Step 5: Verify backups still work
Run a manual Time Machine backup to confirm it completes successfully on the new macOS. Do this within the first 24 hours so you have a clean post-update backup.
Common post-update issues and fixes
Login screen rejects password
Most often: the keychain didn’t migrate cleanly. Restart in Safe Mode (hold Shift on Intel, hold power button on Apple Silicon then choose drive while holding Shift). Log in. Then restart normally.
App won’t launch
Quit and relaunch. If it still fails, reinstall the app. If still failing, check the vendor’s macOS compatibility page.
Wi-Fi or Bluetooth flaky
System Settings → Network → click the (i) next to your Wi-Fi → Forget. Reconnect with password.
For Bluetooth, often resolves on second restart.
Mail won’t sync
Mail → Window → Connection Doctor. Often shows what’s broken.
Performance worse than before
Almost always cache-related. Clear Slack/Chrome/Xcode caches, audit login items, restart. See our version-specific speed guides for your macOS.
External monitor not working
System Settings → Displays. Hold Option, click “Detect Displays.” If still nothing, restart with the monitor connected.
When to roll back
If post-update problems persist beyond a day of troubleshooting, rolling back is reasonable. See our rollback guide for the procedure.
The decision to roll back vs. troubleshoot longer comes down to:
- How much time you’ve spent already
- Whether the issue is blocking essential work
- Whether the next macOS point release is imminent (might fix it)

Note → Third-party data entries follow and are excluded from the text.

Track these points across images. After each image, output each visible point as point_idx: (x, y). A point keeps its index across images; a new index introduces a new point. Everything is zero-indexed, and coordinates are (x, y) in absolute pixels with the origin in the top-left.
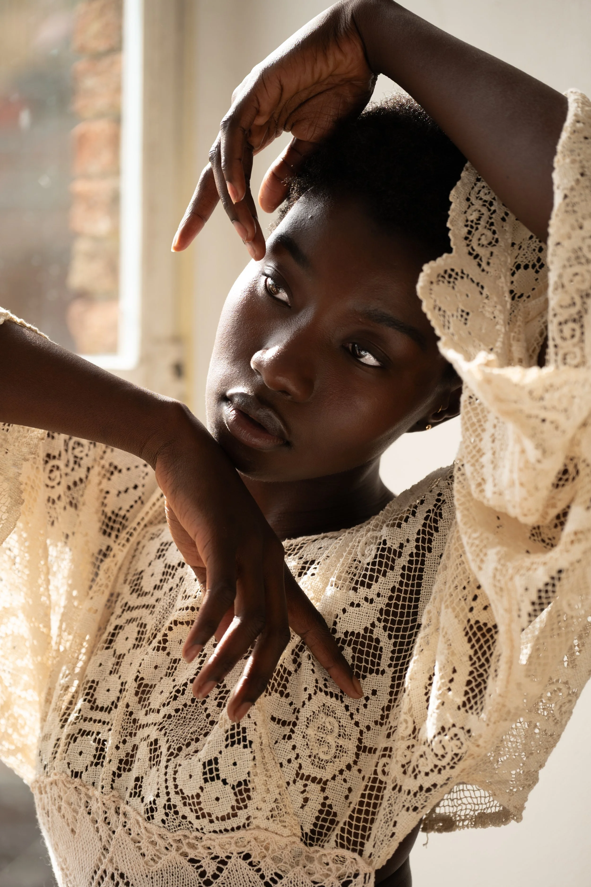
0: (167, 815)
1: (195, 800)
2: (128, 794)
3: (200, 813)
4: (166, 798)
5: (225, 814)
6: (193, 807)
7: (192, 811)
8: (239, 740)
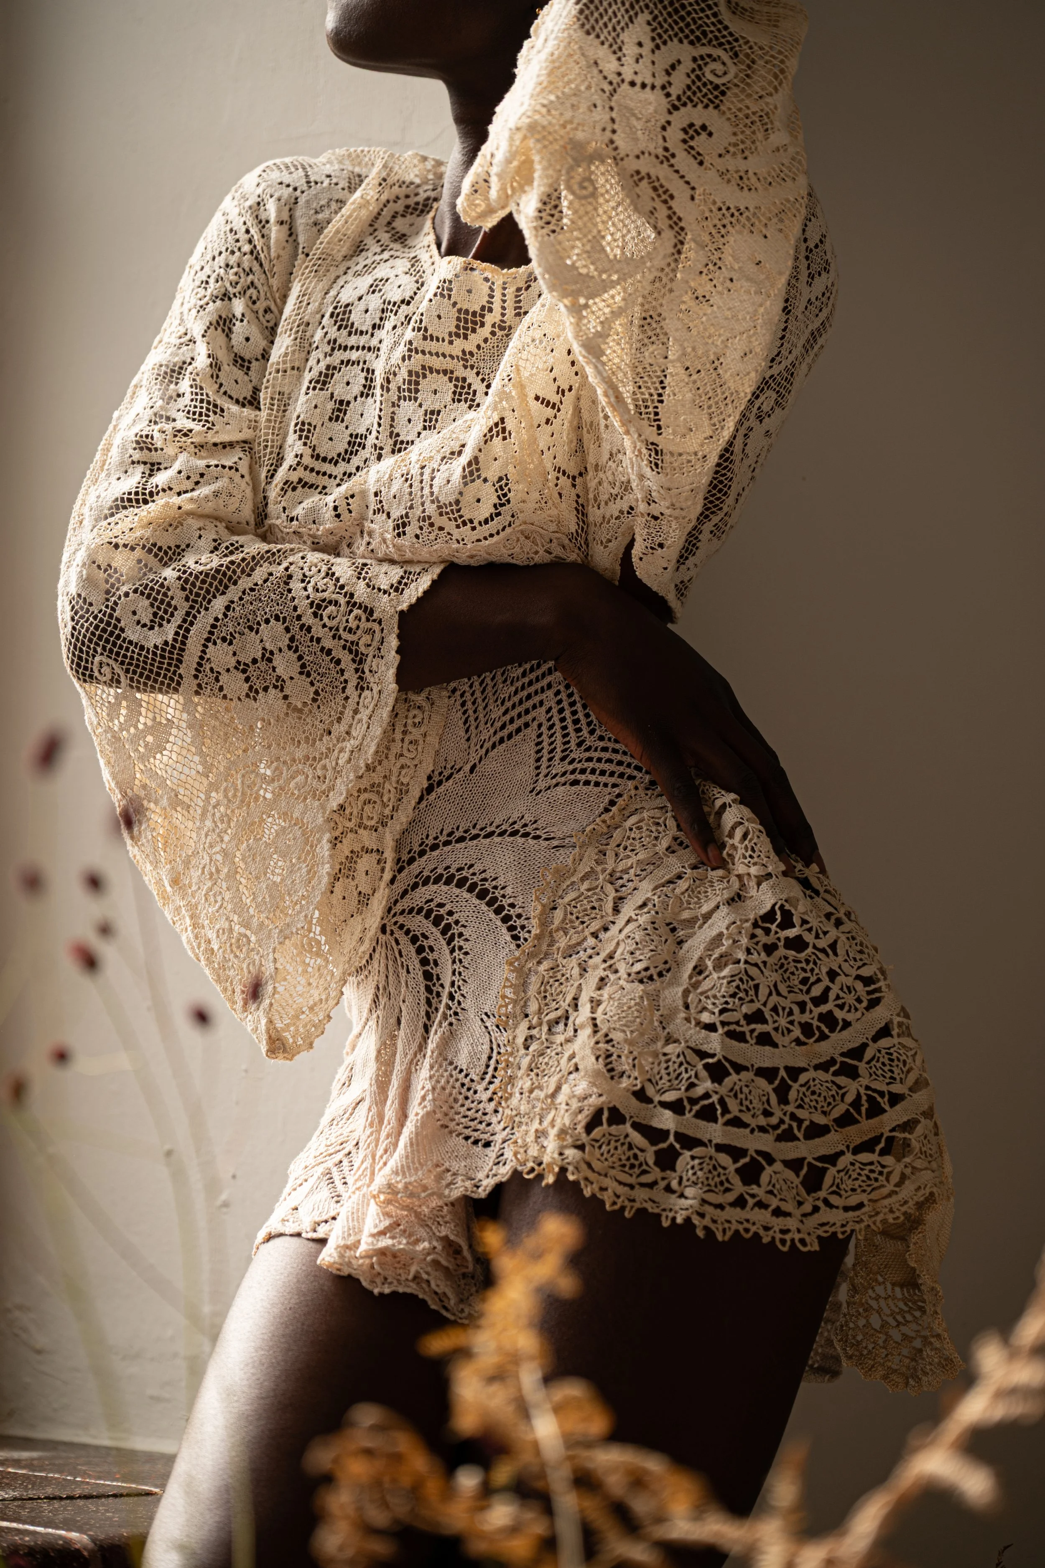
0: (421, 528)
1: (454, 507)
2: (371, 512)
3: (460, 521)
4: (421, 508)
5: (487, 515)
6: (451, 516)
7: (450, 520)
8: (498, 432)
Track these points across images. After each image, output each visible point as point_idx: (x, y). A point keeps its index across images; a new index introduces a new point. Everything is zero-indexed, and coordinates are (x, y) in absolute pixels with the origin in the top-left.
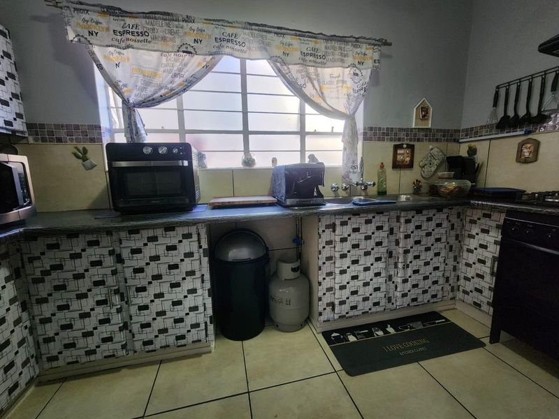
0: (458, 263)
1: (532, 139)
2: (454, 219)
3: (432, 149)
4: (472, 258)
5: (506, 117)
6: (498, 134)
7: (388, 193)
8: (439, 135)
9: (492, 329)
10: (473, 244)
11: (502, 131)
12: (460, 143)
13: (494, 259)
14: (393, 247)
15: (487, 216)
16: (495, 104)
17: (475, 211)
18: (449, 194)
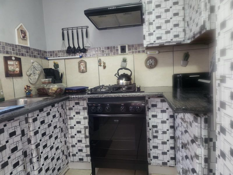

For most users, giving it 48 hours and one .x.1 release before deciding to roll back is sensible.
What I do every September
My personal cadence on a Mac I depend on:
- Read the launch coverage week one.
- Read the issue reports week two.
- Wait for the .x.1 release (usually mid-October to early November).
- Take a verified Time Machine backup that morning.
- Update Friday evening.
- Audit login items and run cleanup Saturday morning.
- By Monday, back to normal work.
That cadence has avoided most early-version pain over the last several macOS releases.